Dado, pai, empresário e palestrante, acostumado a passar dias viajando pelo Brasil e o mundo entre eventos, cursos e palestras. O contato com o público e o carinho das constantes e inúmeras selfies pós-palestras desapareceram. Como se reinventar e continuar se comunicando com as pessoas? A febre das lives, dos encontros virtuais e, de repente, a mudança drástica no mercado de atuação. Dinheiro, tempo e o prazer de “fazer aquilo que tanto ama” sumiram.
Valesca, mãe, empresária, dona de escola, educadora e, de um dia para o outro, salas e pátios vazios, alunos em casa e os professores se adaptando ao novo modelo de trabalho. Cenário pós-guerra, com pais, alunos e professores, coordenadores, preocupados e temerosos. A educação reinventada, o contato físico roubado, a grande questão em como manter o vínculo com crianças pequenas através das telas? Por outro lado, vendo os pais e filhos descobrindo o real papel da escola.
Marisa, esposa, mãe e avó, psicóloga, professora, pesquisadora, acostumada a encontros com alunos e grupos e, subitamente, o distanciamento dos queridos, dos encontros, dos abraços. Todo o contato era perigoso. Adaptou-se ao confinamento, ao uso da máscara, à proibição de seguir sua vida como estava acostumada. A vida, e o que acontecia no mundo, lhe vinha através das telas – do computador, do iPad, do celular, da TV. Sentiu o peso da perda da liberdade e o medo do contágio, da doença, da morte.
De Brasília, Bia desabafava com o Dado sobre os seus desafios pessoais, mãe, profissional e as loucuras que estavam acontecendo na escola do seu filho mais velho. Sim, loucuras! Pais deprimidos, a maioria brigando com a escola por conta de dinheiro, grupos de Whatsapp “pipocando”, nos quais os pais desabafavam e brigavam entre si, defendendo pontos de vistas individuais.

Do outro lado, Dado escutava os relatos e os identificava nos diálogos com a Valesca, educadora, proprietária de escola, curadora de arte. Ela relatava sobre a “bomba que havia atingido a escola”. Durante várias conversas sempre vinha à tona a expressão “cenário de guerra”.

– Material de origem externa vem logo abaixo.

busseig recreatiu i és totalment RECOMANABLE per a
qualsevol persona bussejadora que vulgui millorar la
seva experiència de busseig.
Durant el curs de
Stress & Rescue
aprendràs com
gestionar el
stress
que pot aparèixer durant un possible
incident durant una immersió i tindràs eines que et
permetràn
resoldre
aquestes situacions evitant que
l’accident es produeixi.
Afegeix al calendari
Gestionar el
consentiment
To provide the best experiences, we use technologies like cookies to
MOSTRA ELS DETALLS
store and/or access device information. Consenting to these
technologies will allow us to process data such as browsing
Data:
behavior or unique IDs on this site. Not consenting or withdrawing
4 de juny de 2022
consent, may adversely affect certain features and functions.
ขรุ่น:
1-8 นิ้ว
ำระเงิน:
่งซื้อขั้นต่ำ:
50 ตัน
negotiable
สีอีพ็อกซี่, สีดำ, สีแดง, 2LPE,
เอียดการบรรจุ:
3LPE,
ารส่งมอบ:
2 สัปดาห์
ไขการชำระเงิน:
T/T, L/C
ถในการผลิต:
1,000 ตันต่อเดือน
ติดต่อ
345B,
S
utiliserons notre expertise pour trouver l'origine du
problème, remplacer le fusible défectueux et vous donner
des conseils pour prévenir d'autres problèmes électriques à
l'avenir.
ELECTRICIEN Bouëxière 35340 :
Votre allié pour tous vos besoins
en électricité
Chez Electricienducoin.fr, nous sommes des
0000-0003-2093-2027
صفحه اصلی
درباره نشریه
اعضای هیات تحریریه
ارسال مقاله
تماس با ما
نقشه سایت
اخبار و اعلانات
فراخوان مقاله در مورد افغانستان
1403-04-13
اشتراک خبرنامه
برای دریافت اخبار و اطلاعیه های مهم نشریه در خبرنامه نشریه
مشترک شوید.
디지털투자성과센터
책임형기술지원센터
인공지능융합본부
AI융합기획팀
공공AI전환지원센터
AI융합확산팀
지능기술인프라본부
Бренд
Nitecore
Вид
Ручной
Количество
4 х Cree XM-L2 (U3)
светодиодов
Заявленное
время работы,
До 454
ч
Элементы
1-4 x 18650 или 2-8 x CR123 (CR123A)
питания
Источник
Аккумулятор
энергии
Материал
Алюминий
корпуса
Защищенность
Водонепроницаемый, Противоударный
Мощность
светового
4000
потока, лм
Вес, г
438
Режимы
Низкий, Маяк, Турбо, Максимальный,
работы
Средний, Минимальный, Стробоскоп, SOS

Os escombros não eram o concreto das paredes e muros e, sim, os desmontes psicológicos. Valesca, nas conversas e estudos com a Marisa, com um olhar filosófico sobre a existência humana, dialogavam sobre os fenômenos que estavam acontecendo ao seu redor.
Formamos um quarteto, com o compartilhamento de nossas diferentes áreas de trabalho, experiências e saberes, para pensar como a pandemia estava afetando pais e filhos. Diante do drama histórico que vivenciamos, saímos para as “ruas possíveis” e fomos falar com as pessoas. Escutando, nos escutávamos e, como nosso alívio de escuta, fala, pensamento e escrita, também nos aliviamos.
Coletamos relatos dramáticos, pungentes, mostrando que a pandemia não era apenas a epidemiológica. Vacinas surgiriam e as rotinas em algum momento seriam retomadas, porém, a devastação interna nos pais permaneceria viva nos filhos. Compreendemos que nosso olhar não deveria ser direcionado, exclusivamente, aos filhos, mas, também, e principalmente, aos pais. Quais serão os impactos dessa guerra neles, nos próximos dez anos?

Esse questionamento nos moveu a ir a campo e perguntar às pessoas: o que a pandemia roubou de você? Percebemos a presença do medo como uma marca desse momento. Sim, todos estamos com medo – pais, avos, adolescentes, crianças. Também se apresenta a saudade, que já se anuncia como o próximo tópico da pesquisa. Vamos juntos nessa caminhada, Pais e Filhos!